━━━━━ Exercise material

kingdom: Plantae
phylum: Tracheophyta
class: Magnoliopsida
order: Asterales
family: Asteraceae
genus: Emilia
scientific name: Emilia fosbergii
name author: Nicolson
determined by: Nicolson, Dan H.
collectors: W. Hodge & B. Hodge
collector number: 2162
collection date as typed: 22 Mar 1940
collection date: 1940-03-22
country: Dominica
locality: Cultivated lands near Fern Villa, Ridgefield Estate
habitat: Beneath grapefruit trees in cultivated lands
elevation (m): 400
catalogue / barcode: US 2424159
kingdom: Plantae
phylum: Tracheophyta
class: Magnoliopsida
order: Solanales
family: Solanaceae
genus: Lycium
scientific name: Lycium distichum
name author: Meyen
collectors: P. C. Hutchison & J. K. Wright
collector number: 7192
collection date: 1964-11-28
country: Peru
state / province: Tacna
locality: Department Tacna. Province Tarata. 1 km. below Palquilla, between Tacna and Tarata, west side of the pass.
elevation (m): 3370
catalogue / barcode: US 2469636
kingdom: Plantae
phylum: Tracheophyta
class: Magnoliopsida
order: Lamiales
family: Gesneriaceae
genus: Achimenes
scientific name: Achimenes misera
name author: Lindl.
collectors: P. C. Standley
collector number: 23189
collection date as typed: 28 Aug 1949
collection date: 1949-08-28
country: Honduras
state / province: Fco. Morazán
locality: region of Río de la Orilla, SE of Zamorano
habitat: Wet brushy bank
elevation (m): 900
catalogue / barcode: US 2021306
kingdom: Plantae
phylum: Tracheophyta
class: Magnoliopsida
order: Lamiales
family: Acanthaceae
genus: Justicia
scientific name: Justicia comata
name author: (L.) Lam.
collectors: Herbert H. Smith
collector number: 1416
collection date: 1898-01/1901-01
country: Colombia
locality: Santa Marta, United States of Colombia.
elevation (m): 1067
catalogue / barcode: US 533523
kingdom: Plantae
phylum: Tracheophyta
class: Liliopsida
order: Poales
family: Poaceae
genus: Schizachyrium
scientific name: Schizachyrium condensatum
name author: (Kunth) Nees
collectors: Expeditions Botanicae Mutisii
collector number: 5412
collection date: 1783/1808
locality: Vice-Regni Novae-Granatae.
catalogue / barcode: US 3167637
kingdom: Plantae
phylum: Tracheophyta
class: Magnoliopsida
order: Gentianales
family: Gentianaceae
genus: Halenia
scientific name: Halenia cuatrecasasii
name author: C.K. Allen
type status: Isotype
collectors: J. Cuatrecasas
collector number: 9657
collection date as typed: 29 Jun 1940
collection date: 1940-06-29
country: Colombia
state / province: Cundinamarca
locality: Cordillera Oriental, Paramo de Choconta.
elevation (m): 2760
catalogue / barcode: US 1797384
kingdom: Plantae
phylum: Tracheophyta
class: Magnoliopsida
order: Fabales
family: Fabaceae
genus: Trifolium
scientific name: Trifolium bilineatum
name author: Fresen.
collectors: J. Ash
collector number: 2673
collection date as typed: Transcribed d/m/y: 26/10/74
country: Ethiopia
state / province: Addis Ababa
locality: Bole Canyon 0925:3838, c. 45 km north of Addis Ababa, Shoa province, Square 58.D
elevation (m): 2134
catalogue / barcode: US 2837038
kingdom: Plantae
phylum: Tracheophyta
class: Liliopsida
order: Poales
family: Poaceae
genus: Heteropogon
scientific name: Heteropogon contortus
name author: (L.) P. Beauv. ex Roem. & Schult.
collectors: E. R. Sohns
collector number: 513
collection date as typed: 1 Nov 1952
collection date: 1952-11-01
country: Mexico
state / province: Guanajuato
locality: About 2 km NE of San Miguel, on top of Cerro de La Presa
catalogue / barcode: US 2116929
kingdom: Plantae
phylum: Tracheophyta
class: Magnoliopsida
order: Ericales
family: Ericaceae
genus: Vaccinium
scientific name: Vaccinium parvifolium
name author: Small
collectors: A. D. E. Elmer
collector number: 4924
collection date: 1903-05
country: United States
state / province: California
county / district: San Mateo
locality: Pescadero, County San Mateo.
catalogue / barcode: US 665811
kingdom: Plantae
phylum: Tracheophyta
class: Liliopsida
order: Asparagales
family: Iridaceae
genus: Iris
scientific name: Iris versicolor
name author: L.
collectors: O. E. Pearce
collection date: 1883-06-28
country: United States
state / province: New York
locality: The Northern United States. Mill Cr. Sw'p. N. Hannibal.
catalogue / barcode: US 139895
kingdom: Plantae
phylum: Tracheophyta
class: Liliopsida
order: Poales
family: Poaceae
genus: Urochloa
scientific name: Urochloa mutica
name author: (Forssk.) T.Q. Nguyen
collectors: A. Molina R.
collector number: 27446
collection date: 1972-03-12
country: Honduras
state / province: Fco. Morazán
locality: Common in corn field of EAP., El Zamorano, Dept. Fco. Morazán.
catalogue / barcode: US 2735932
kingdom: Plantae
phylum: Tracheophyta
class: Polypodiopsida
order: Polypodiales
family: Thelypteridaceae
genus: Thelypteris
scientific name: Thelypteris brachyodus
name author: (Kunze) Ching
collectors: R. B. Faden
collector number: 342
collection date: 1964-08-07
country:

━━━━━━━━━━

Directive:
How many lines of the records above contain the string "author", with case counting? Reply with the number only.

The output:
12